Potent alpha-adrenergic AGONIST
- increases MAP by peripheral vasoconstriction
- has a little beta-1 agonist, no effect at low doses

[dont memorize dosing, pumps are automatically programmed for admin]

27
Q

What is the MOA of vasopressor epinephrine? Is its activity dose-dependent?
What makes it a secondary choice (after NE + vasopressin) for sepsis?

A

MOA = potent alpha+beta agonist, DOSE DEPENDENT!

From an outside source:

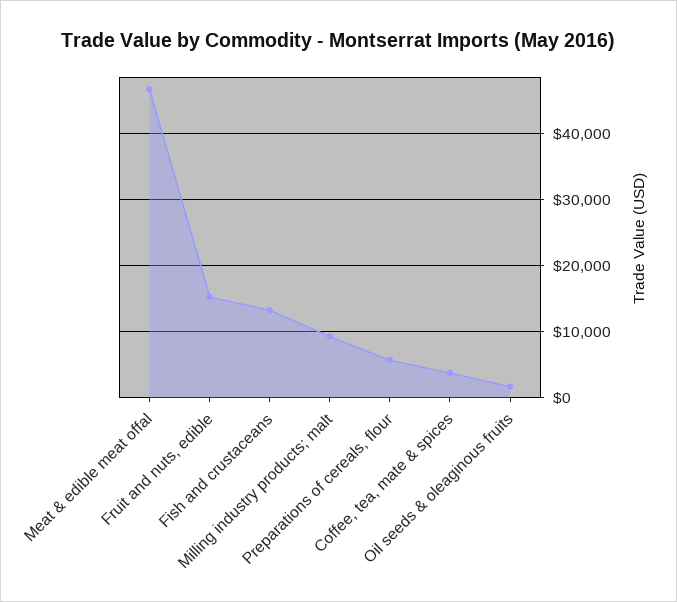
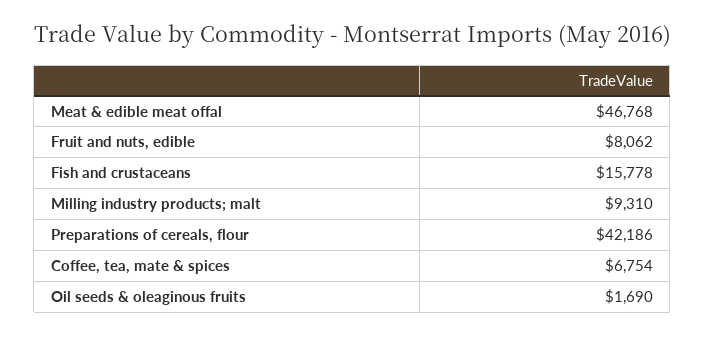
Fruit and nuts, edible: 15000 -> 8062
Fish and crustaceans: 13000 -> 15778
Preparations of cereals, flour: 6000 -> 42186
Coffee, tea, mate & spices: 4000 -> 6754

Secondary choice for sepsis because it increases aerobic lactate production
AEs limit clinical utility, NE still 1st line

28
Q

Dopamine is a precursor to NE and epi. If so, why is it rarely used in practice? What population may it be most beneficial?

A

Dose-dependent effects but has ceiling effect, no actual morbidity benefits.
MOST beneficial in hypotensive pts with depressed cardiac function

29
Q

What are two major AEs of dopamine, preventing it from being used in shock?

A

Tahcycardia
Arrhythmogenesis

30
Q

Phenylephrine is a _______ agonist, but this causes what AE?

A

Selective alpha-1 agonist
Causes reflex bradycardia

31
Q

In what TYPE of shock is phenylephrine not recommended? What is the one exception where it can be used?

A

Distributive shock/sepsis
May be used if CO is high and BP is low

32
Q

What is the MOA of dobutamine? How is it utilized in shock?

A

MOA = inotropic action by beta-1 agonism
Adjunctive to other pressors when CO or SvO2/ScvO2 goals have not been achieved

33
Q

Vasopressors with more ALPHA agonism (epi, NE, phenylephrine) cause an increase in ____, which are better agents for what types of shock?

A

alpha agonism = increased SVR (afterload)
Beneficial in: distributive shock (excluding phenylephrine), hypovolemic shock

34
Q

Vasopressors with more BETA agonism (dobutamine, isoproterenol) cause an increase in ____, which are better agents for what types of shock?

A

Beta agonism = increased CO
Beneficial in: cardiogenic shock, cardiomyopathy

35
Q

Vassopressin is added to vasopressor therapy in what situation?

A

If we want to reduce current vasopressor doses (adjunctive only!)

Additional benefit includes reduces need for ventilation, but at high doses may cause cardiac ischemia/severe vasoconstriction

36
Q

What is angiotensin II (Giapeza) used for? What is a major obstacle of long-term use?

A

Indicated for septic shock
For ACUTE use only due to high thromboembolism risk!